Daneben läuft es auch im Geschäftsbereich Supply Chain rund. Die Hochkonjunktur im Paketgeschäft hat zwar an Dynamik verloren, aber die Normalisierung des Aufkommens verläuft nicht abrupt, sondern schrittweise.
Zudem ist die Post finanziell gut gepuffert.
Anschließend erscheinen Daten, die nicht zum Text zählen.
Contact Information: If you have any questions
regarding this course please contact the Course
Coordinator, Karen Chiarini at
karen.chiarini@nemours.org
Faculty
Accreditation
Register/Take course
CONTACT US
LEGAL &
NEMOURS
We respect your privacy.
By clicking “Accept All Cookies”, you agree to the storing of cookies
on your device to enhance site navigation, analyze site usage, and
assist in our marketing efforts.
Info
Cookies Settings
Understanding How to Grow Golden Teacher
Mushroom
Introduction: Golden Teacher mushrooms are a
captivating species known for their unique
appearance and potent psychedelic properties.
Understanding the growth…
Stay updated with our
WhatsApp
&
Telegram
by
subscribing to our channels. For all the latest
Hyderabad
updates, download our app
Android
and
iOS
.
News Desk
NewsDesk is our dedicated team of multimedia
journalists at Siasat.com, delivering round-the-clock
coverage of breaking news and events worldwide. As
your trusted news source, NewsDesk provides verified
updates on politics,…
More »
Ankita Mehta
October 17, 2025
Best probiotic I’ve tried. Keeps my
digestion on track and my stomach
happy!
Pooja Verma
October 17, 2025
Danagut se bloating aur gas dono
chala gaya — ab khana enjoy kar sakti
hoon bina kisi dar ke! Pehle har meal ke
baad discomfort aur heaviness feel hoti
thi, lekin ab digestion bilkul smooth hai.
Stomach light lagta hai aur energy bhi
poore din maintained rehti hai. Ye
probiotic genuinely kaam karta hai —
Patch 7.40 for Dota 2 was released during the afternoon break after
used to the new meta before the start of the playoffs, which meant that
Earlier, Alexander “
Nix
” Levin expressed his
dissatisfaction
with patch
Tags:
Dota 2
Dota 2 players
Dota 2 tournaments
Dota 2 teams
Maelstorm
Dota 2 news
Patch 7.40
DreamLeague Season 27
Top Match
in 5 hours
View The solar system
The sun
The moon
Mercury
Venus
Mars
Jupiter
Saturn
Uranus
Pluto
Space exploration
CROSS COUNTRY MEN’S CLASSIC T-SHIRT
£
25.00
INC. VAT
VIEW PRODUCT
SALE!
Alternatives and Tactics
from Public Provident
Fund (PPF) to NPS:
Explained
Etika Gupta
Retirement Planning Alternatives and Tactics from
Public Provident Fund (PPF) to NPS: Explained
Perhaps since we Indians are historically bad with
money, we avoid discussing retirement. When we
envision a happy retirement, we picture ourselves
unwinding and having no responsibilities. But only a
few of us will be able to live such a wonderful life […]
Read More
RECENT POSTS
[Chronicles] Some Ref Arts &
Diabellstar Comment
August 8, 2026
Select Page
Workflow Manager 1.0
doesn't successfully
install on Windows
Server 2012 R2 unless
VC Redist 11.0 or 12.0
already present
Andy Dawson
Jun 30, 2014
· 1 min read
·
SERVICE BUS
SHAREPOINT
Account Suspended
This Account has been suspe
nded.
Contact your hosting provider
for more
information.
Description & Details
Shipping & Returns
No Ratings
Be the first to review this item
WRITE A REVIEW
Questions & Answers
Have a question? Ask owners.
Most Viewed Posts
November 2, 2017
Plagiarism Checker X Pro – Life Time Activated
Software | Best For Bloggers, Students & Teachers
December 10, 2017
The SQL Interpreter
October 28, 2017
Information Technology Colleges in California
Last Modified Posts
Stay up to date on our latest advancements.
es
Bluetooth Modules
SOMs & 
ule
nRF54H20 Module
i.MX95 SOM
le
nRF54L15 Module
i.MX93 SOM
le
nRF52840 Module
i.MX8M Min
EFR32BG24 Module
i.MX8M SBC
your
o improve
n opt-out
Die Übernahme des internationalen Getränkelogistikers Hillebrand konnte der Konzern stemmen, ohne dafür Fremdkapital aufzunehmen.
Nach eigener Überzeugung hat es die Post außerdem geschafft, sich aus der Abhängigkeit von der Konjunktur zu lösen. Finanzvorständin Melanie Kreis hatte bereits vor anderthalb Jahren festgestellt, dass ihr Haus dank des Booms im E-Commerce kein typischer Zykliker mehr sei.
Last, but not least hat das Unternehmen einer Hängepartie an der Spitze vorgebeugt. Wenn der seit mittlerweile 14 Jahren amtierende Vorstandschef Frank Appel nächstes Frühjahr seinen Posten aufgibt, wird ihm Tobias Meyer folgen. Dieser kümmert sich im Vorstand derzeit um Global Business Services. Damit steht ein recht reibungsloser Übergang zu erwarten.